Let's start with "why" first. Dell was doing pretty good in PC market at the time, having its customer service considered as top-notch in the market. It had cost leadership, since it introduced a new model into the market - it did not manufacture the parts, but simply configured the order according to customer's demand. But server market was different. Clients composition changed from individuals to large corporations, who demanded much faster troubleshooting services ("four hour service level"), and more importantly, on-site service. This brought a huge challenge to Dell, who was famous for its lean production and inventory management. If it wanted to have on-call technicians or the parts ready, their promising operating principles had to change, and that would seriously threaten profitability.

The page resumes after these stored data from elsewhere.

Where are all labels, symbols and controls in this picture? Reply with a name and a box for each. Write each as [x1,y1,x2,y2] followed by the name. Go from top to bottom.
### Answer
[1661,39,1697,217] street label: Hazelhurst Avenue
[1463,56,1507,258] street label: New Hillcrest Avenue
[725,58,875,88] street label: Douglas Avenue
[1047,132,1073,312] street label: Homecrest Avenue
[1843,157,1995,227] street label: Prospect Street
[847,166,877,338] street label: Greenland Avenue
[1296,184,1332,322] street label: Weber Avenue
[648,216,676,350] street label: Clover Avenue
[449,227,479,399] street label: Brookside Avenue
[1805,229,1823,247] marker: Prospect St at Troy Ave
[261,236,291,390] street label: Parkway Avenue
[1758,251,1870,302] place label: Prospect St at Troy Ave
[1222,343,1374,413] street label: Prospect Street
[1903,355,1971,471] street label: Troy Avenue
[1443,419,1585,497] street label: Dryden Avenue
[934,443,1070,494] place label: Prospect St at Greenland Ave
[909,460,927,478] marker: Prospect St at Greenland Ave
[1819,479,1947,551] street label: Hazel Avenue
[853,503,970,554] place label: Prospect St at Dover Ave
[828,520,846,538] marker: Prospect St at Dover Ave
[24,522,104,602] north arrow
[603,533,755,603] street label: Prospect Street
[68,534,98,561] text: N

Dell had two options - expanding in-house capability or outsource. And if they chose outsourcing, they could either outsource to IBM, who was expert in this area, or some small companies specialized in IT customer services. Both had pros and cons: while IBM choice could guarantee customer satisfaction and brand control, IBM was their fierce competitor in PC market. Loss of market share might be resulted from corporate clients switching to IBM (seeing that it did a good job to the fixing the server). Small companies did not have this problem, but clients who had traditionally relied heavily on Dell's reputation might doubt whether Dell could still do a good job in the server market.
To fast-forward the story, Dell ultimately chose IBM to outsource its field service, considering the merit of its wide network of consultants, experts and technicians. But Dell didn't stop there. Subsequently, it acquired small companies to expand its IT capabilities.
While the Strategic Sourcing article stated clear steps on making a decision on capability sourcing of a company, I think it failed to highlight the importance of selecting the right partner. Specifically, I would like to ask the following questions:
- How do companies ensure that the outsourcing partner they choose will not become a direct competitor in the future?
- How do companies deal with the challenge of losing important supplier-customer relationship, as in the case of Dell?